EXERCISE PROMPT —
Take the line that has "Tracking per il" in it and every line after it to the end of the entries, and reproduce them exactly.

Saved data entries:
*** Block opens ***

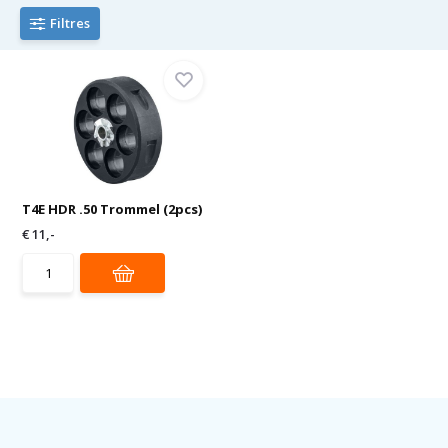
Filtres
T4E HDR .50 Trommel (2pcs)
€ 11,-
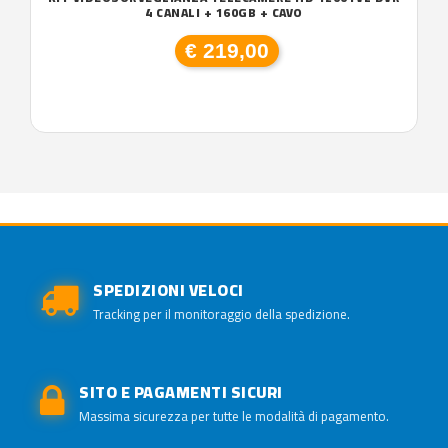
4 CANALI + 160GB + CAVO
€ 219,00
SPEDIZIONI VELOCI
Tracking per il monitoraggio della spedizione.
SITO E PAGAMENTI SICURI
Massima sicurezza per tutte le modalità di pagamento.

*** Block closes ***

COMPLETED EXERCISE —
Tracking per il monitoraggio della spedizione.
SITO E PAGAMENTI SICURI
Massima sicurezza per tutte le modalità di pagamento.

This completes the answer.